The slide in figure 1 also shows <15kW/rack as being common. If you have 200W CPUs, you can throw a fair number of CPUs into the rack, but remember that there are a lot of other components also drawing power besides the CPU. If you start placing 1kW GPUs into that rack, there aren’t going to be many GPUs in the rack and most of the rack will be empty (wasted) space. So 120kW/rack is now available in some data centers, which is basically the same power as the original Cray-1 supercomputer.
From a total cost of ownership standpoint, the total power cost is not only for the power supplied to the equipment but also for the cooling of the data center. Figure 2 below shows how data centers have been working to increase their power efficiency (PUE).

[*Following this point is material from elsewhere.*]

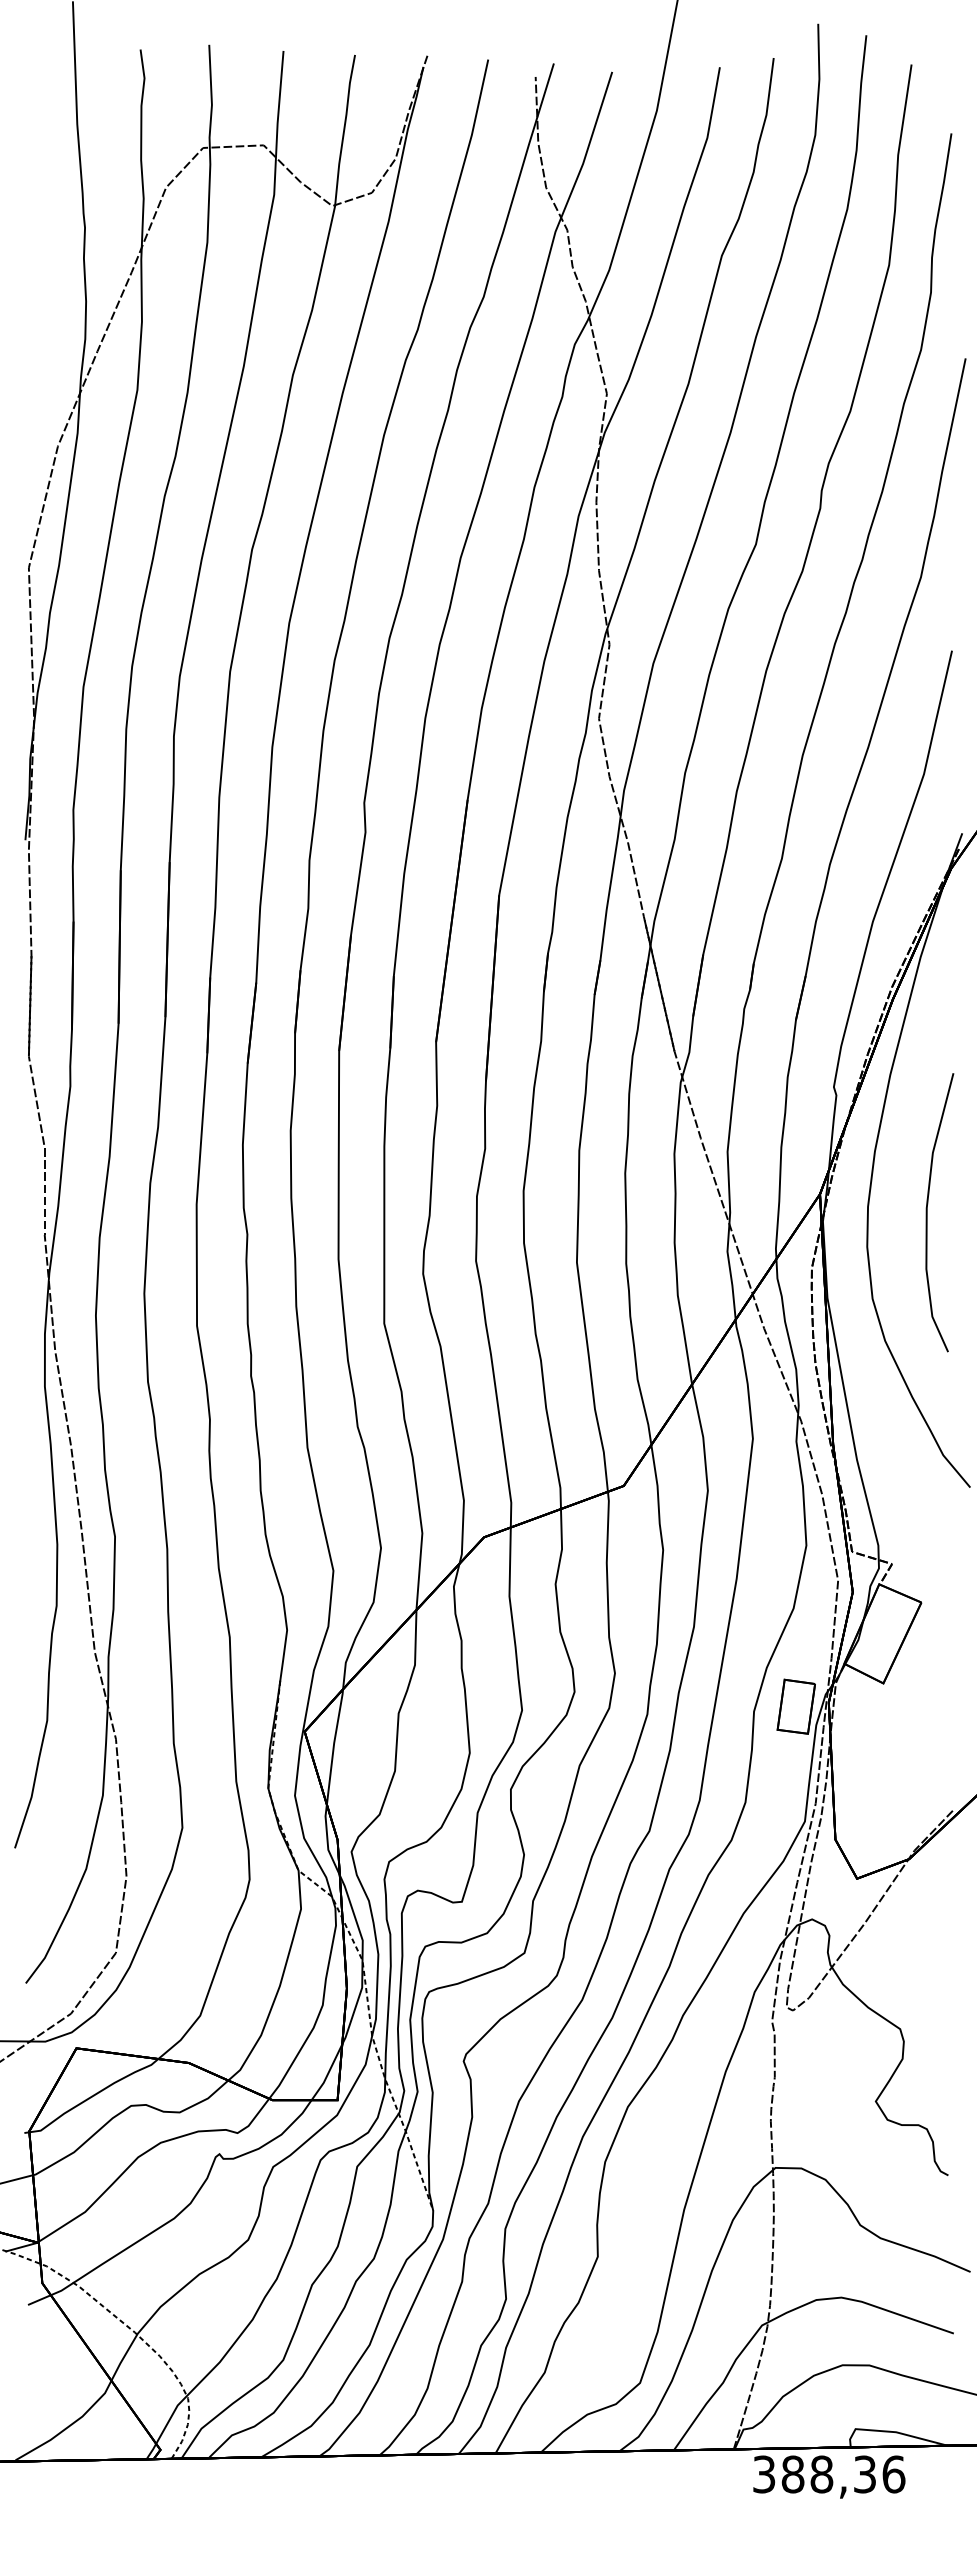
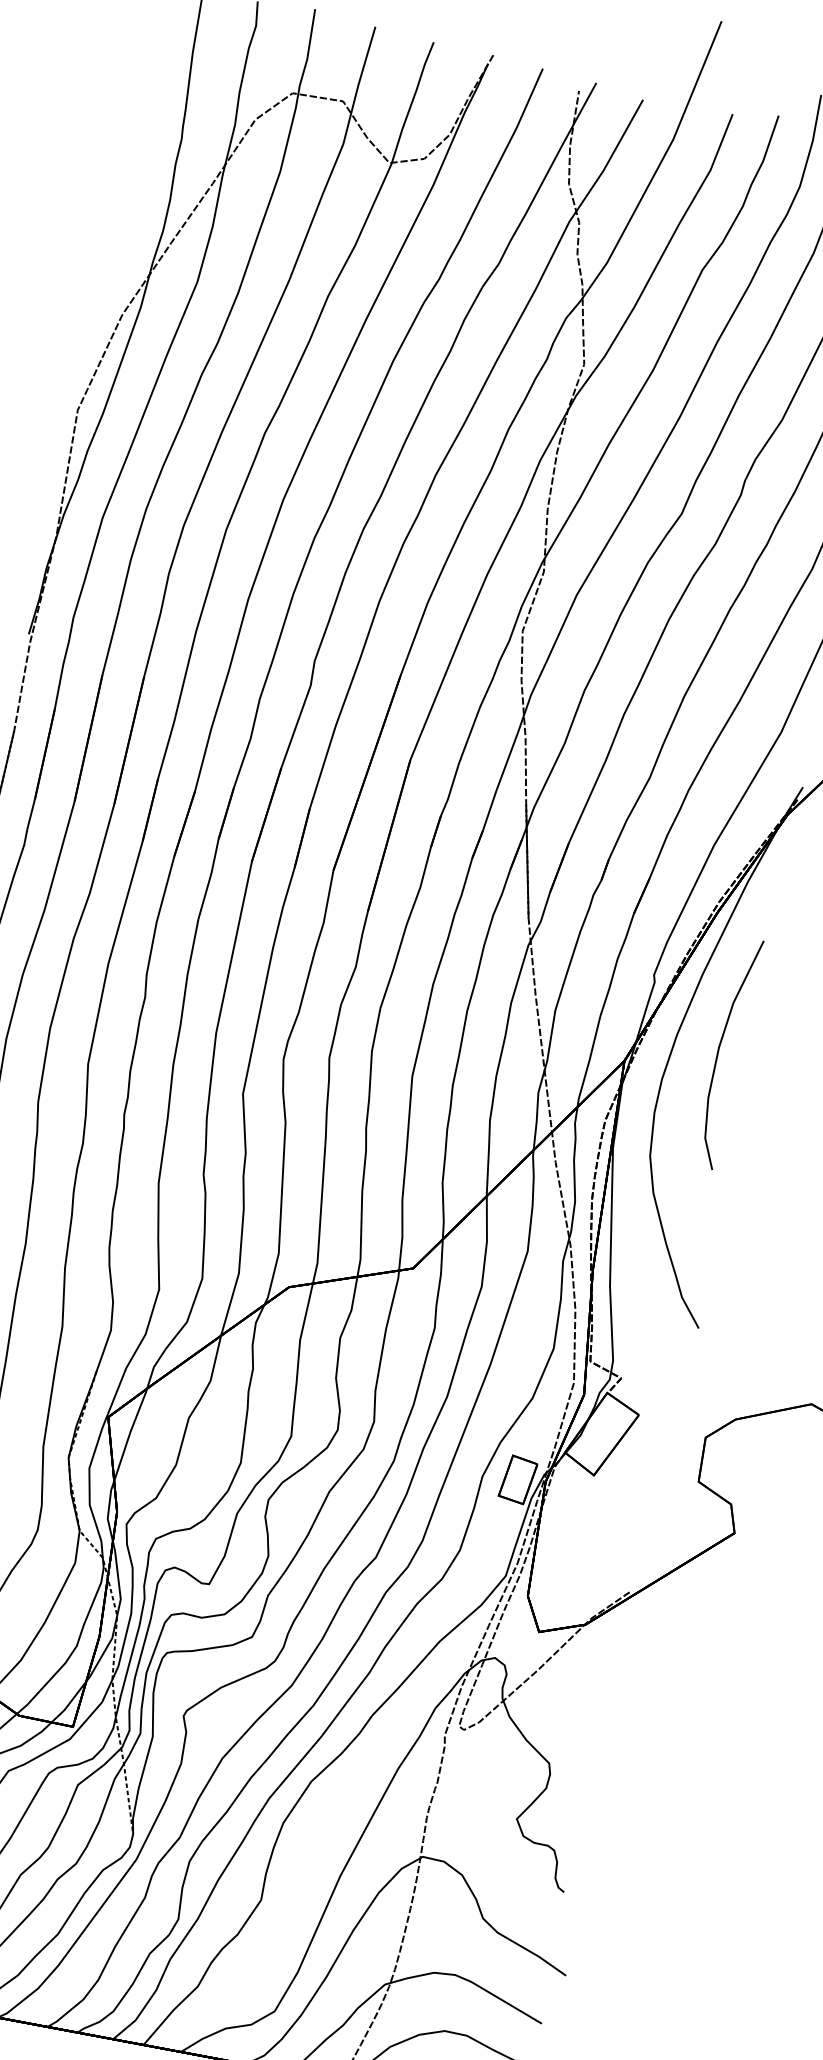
curve: (927, 1212) -> (718, 1051), moved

Fig. 2: Data center power efficiency.
Whether a trend is sustainable is largely driven by economics. In the case shown here with data centers at PUE > 1.5, there’s still a good chunk of efficiency on the table to pursue. Garvens even mentioned scenarios where the heat being pumped out of the data center could be captured for use in heating office space during cold weather or hydroponic agriculture to grow crops quickly. In theory, these scenarios could lead to PUEs <1.0.
Figures 3 and 4 below show the opportunities and benefits of moving to liquid-cooled data centers.
Fig. 3: Outcomes.
Fig. 4: DLC data center benefits.
There’s the potential for a significant, 40%, reduction in electricity costs across the data center. A reduction in carbon emissions related to the total power reductions is also better for the environment. The increased density now allows for more compute-capability in the same floor area and enables future (higher TDP) solutions.
Fig. 5: Economic advantage of DLC vs air cooling.
Figure 5 above sums up the economic advantage of using direct liquid cooling vs. air cooling. These numbers strongly support, especially for AI-targeted data centers, the use of liquid solutions. Much like our sports car example, the future of AI data centers is also liquid-cooled.